Since the 1990s, the list of Lf susceptible pathogenic human viruses
found to be inhibited by Lf have expanded to include naked and enveloped
viruses, DNA and RNA viruses: cytomegalovirus, herpes simplex virus,
human immunodeficiency virus (HIV), rotavirus, poliovirus, respiratory
syncytial virus, hepatitis B and C (HCV) viruses, parainfluenza virus,
alphavirus, hantavirus, human papillomavirus, adenovirus, enterovirus
71, echovirus 6, influenza A virus, and Japanese encephalitis virus,
with the in vitro EC50 (effective concentration)
of Lf’s generally to be in the micromolar range against the viruses (Ng
et al., 2015)(Wakabayashi et al., 2014). Particularly relevant to our
review is the ability of Lf to inhibit pseudotyped SARS-CoV with a 50%
inhibitory concentration (IC50) of 0.7μM (Lang et al.,
2011) since it is the human coronavirus that is most closely related
with SARS-CoV-2 which causes COVID-19.
The ability of Lf to inhibit viral entry may be via binding to cell
surface molecules or viral particles or both. Current research has
revealed that viral entry is a highly complex process that involves cell
surface molecules (Spear, 2004), with virus attachment followed by
binding to a high-affinity cell surface receptor to initiate cell entry
(Sapp & Bienkowska-Haba, 2009). Heparan sulfate proteoglycans (HSPGs)

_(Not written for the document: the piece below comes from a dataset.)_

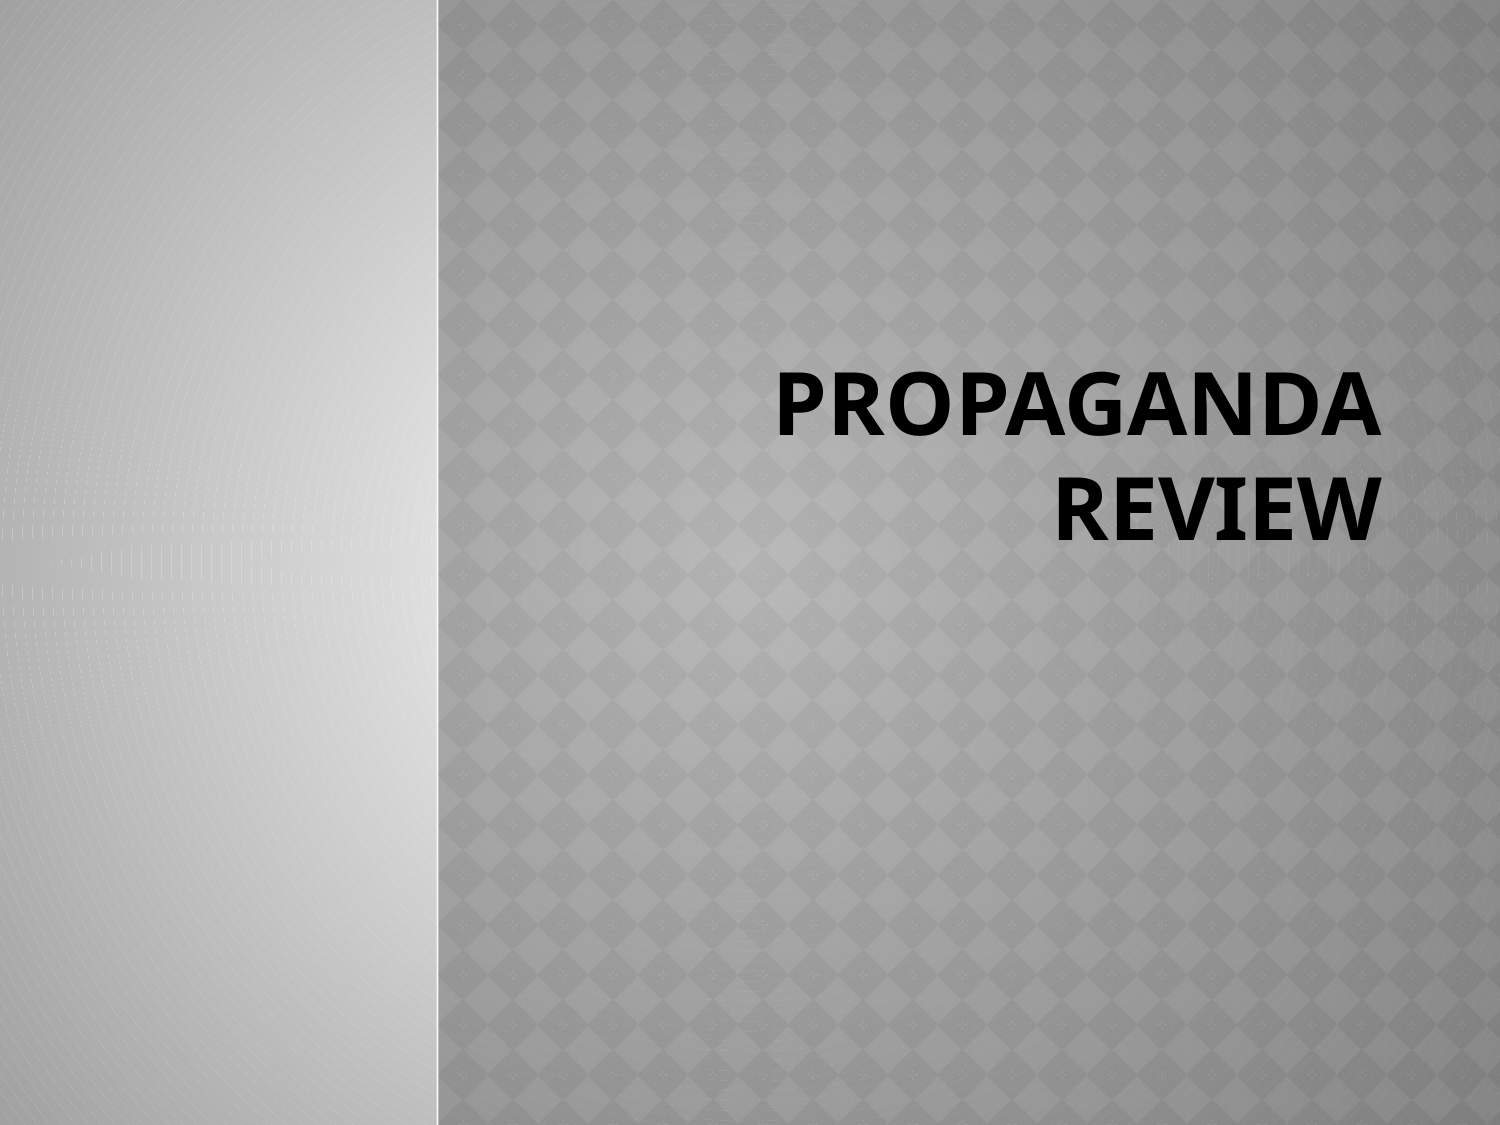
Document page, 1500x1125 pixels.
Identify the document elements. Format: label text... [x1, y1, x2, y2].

title Propaganda Review [552, 87, 1390, 558]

have been identified as initial adhesion molecules for a number of
viruses to increase their concentration at the cell surface and improve
their odds of binding a more specific entry receptor and studies
demonstrate Lf’s role in preventing viral entry by binding to HSPG’s
(Andersen et al., 2004). Lf can also bind directly to virus
particles as in HCV to divert
them from target cells (Nozaki et al., 2003).
Besides reducing viral entry, Lf can also suppresses virus replication
after the virus enters the cell as in the case of HIV (Puddu et al.,
1998). Thereafter, Lf can also exert an indirect antiviral effects on
immune cells that play a crucial role in the early stages of viral
infections.
In human oral supplementation studies against pathologic viruses, Lf
given in the range of 100-1000mg per day in humans was found to reduce
the incidences of colds (Vitetta et al., 2013), and cold-like symptoms
(Oda et al., 2012), as well as ameliorate rotaviral gastroenteritis
(Egashira et al., 2007). In HCV patients, a randomized control study
involving 111 patients receiving Lf vs. no Lf along with standard
anti-HCV drugs demonstrated significant decrease of HCV viral titer and
sustained virologic response in the Lf group (Kaito et al., 2007).